Analysis of residual stress and cutting force in end milling of Inconel 718 using conventional flood cooling and minimum quantity lubrication

Due to its excellent mechanical strength and corrosion resistance at high temperatures, Inconel 718 alloy has several applications in the aerospace and nuclear industries. This austenitic material promotes rapid hardening by self-hardening during machining, and its low thermal conductivity leads to high temperature in the cutting zone. As heat increases, cutting tool wear accelerates, compromising the final quality of the machined workpiece. These factors lead to Inconel 718’s difficult machinability and influence the presence of surface residual stresses due to thermal and mechanical loads during machining. To address a knowledge gap pertaining to Inconel 718 end milling, this study conducts a series of experiments to gather a set of important results. The optimum cutting speed is calculated by high-efficiency range analysis using the conventional flood method; then, this calculated speed was adopted in the minimum quantity lubrication (MQL) experiments, and the results of the two methods were compared.

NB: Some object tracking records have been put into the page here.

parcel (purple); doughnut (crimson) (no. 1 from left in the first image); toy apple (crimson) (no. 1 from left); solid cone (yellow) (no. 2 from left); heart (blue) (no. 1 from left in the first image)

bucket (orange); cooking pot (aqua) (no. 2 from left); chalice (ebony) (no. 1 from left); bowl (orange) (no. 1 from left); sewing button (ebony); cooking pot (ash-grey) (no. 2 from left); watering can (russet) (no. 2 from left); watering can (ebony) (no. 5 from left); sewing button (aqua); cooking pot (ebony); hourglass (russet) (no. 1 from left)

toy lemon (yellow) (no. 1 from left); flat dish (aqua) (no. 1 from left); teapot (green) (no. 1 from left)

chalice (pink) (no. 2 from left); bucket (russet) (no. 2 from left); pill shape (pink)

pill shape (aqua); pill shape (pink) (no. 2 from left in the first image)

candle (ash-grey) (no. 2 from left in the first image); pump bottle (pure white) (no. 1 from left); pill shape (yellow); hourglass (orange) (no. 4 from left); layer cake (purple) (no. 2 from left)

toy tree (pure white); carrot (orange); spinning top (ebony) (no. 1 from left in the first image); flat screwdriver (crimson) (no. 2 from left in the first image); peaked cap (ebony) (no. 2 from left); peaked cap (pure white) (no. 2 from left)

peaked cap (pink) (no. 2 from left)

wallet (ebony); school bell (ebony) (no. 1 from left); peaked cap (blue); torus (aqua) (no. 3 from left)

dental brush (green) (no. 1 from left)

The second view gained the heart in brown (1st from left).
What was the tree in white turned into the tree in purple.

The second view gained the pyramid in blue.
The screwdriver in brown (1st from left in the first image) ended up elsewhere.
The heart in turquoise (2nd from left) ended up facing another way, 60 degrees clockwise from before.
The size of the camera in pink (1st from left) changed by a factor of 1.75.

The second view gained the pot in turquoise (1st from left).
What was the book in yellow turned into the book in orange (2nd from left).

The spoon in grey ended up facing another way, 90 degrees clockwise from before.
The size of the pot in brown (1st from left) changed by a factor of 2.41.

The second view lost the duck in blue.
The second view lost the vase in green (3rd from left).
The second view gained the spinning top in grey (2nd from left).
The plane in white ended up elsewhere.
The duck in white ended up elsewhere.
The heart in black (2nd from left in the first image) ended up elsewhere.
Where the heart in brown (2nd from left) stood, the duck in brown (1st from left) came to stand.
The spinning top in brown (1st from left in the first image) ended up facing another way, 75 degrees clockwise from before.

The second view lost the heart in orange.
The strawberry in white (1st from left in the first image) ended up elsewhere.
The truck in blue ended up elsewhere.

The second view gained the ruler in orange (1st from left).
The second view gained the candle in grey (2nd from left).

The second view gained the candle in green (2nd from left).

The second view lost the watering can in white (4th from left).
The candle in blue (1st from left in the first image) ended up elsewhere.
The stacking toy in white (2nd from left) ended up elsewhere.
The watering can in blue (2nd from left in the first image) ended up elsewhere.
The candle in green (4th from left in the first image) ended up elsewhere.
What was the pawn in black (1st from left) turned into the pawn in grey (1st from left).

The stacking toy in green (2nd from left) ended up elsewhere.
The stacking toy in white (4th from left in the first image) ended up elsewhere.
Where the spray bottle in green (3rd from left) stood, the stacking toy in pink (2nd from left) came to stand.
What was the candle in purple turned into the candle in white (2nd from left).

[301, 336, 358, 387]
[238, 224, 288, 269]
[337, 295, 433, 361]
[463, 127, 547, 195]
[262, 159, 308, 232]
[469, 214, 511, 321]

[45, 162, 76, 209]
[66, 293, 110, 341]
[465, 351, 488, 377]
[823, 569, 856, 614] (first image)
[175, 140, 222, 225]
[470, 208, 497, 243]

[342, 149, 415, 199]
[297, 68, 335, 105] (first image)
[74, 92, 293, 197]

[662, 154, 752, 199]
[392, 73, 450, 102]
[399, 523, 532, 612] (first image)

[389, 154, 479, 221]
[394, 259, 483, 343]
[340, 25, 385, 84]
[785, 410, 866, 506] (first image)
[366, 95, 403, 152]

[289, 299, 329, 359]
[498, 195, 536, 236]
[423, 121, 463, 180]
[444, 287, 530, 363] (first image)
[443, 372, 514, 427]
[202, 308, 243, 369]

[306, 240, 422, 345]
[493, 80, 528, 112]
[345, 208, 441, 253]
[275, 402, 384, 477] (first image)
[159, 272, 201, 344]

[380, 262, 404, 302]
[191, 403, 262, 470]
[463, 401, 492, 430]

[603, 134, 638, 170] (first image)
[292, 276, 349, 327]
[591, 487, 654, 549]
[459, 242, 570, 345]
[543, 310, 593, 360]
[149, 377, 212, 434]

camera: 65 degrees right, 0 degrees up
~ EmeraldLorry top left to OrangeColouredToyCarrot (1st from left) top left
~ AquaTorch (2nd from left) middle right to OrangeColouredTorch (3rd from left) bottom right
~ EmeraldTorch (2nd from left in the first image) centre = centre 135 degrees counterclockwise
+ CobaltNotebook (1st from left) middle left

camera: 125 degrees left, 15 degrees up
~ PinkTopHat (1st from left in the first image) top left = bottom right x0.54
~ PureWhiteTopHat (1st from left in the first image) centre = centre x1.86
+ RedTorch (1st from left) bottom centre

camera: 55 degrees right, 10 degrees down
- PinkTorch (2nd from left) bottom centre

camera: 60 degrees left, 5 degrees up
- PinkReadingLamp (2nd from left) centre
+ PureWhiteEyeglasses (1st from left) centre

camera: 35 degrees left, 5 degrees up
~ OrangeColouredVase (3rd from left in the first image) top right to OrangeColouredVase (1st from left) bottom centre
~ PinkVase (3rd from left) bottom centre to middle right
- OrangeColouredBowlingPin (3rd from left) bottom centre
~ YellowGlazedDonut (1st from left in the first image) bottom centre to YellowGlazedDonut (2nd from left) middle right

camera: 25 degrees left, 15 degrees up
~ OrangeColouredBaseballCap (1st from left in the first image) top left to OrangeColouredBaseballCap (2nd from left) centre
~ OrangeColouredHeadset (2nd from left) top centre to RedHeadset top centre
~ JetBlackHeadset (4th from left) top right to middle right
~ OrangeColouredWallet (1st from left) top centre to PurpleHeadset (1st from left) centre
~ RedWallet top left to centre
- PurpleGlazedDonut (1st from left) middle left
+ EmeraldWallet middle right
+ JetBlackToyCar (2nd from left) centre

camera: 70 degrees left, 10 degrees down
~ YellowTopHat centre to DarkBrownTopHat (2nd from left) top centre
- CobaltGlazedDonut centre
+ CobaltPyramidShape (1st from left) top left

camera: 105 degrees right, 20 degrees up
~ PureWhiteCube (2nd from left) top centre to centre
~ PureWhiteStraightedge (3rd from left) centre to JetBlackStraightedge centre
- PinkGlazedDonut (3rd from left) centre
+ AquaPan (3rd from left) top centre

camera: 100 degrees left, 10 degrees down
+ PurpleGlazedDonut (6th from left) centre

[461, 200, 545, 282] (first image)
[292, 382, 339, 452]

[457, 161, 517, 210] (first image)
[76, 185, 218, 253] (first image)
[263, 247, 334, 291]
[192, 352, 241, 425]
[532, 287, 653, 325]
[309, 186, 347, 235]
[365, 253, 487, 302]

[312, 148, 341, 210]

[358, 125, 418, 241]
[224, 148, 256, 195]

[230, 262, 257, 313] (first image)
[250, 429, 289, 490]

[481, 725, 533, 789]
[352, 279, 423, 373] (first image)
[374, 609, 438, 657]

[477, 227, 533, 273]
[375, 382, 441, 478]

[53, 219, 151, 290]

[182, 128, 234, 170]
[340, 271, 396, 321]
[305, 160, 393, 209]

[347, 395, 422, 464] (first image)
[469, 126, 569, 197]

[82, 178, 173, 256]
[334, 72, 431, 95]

For the same cutting conditions, the cutting fluid method did not influence the cutting force and surface hardness results, which remained constant along the cutting length. In the MQL application mode, the flow rate influenced tool wear, which was greater than for the flood mode throughout the cutting length. The flood method resulted in improved residual stresses in the longitudinal and transverse directions when compared with MQL, obtaining compressive residual stresses for longer cutting lengths. Surface roughness values were similar for the two lubrication methods up to 50 mm, from which the flood method values increase. Based on the results, the flood mode was found to be the preferred method for milling Inconel 718.